Hello, my name is Peter Kimball Chamberland, and I've rejected and continue to reject anything to do with Jesus Christ in my life whatsoever. To make things short and sweet, I was lost but found, was blind but now I see.
Image via WikipediaA brief history: I was raised in a Mormon church by loving parents who never physically abused me, but they did neglect me and physiologically abuse me by teaching me false principles and beliefs, I was going to give them the credit for being nice people and say that they never meant to do this, but in reality for various reasons I think that in all actuality they knowingly and willingly did so.
After the Mormon church I became an evangelical Christian, which was like jumping from the frying pan into the fire. I was nothing but depressed my whole Christian life. I was faithfully Christian for 5 years attending evangelical Christian churches of all types sometimes even three times a week. My roommates for two years were all evangelical christians of some sort, and all that happened during my five years of Christendom was being rejected by the girls and boys as a non-popular kid because I don't fit their ideals of good looking or successful and I had mental issues because I was clinically depressed attempting suicide at least once a year.
When I left any concept of Jesus Christ behind from my mind in 2009, my life dramatically got better mentally, emotionally, and physically. I actually am a little "too healthy" and gained about 40 pounds in the past couple years from all that delicious food I've been eating. Yes I am a glutton. I suppose I'm somewhat average at 6'4" and 240 lbs though...
Anyways I'm more happier now about life than I've ever been before. I'm not an atheist, I've dedicated my life to the path of Wicca. Some would claim that is equally mentally disturbing as the Christian faith, but I don't believe so and I've really learned not to give a shit about what others think if its negative, even if they're atheists.
I haven't been to a Christian church at all since 2007. 2008 was a rough year, but 2009 brought blessings of much needed structure and counseling to get over all my depression.

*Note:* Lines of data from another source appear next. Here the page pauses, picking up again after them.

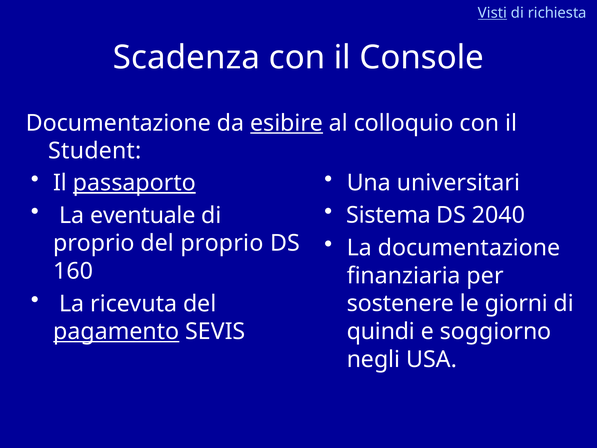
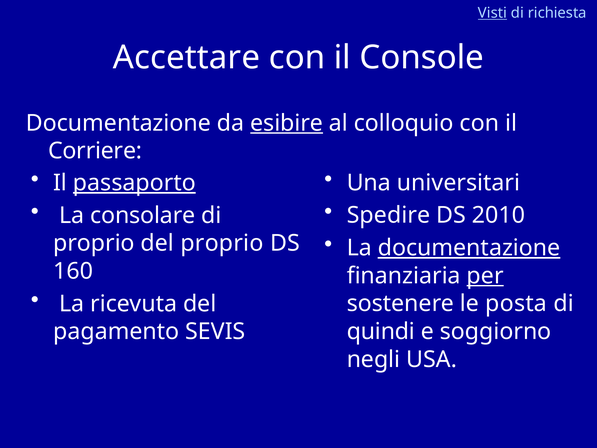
Scadenza: Scadenza -> Accettare
Student: Student -> Corriere
eventuale: eventuale -> consolare
Sistema: Sistema -> Spedire
2040: 2040 -> 2010
documentazione at (469, 248) underline: none -> present
per underline: none -> present
giorni: giorni -> posta
pagamento underline: present -> none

Now I am free.
There are so many ways that I can reject Jesus Christ that I can not even begin except for a joke I heard recent;y: What is White, Sticky, and moves across the sky at a thousand miles per hour? The coming of the Lord Jesus.
Offensive? Yup. Blasphemous? Yup. Am I going to hell? No, Christians invented hell. That's where they all go.
My advice to anyone seeking out spirituality is to be a free thinker and make decisions for yourself in the best way possible that will benefit you in all ways, and hopefully those around you.
My name is Peter Kimball Chamberland, and I reject anything to do with Jesus Christ.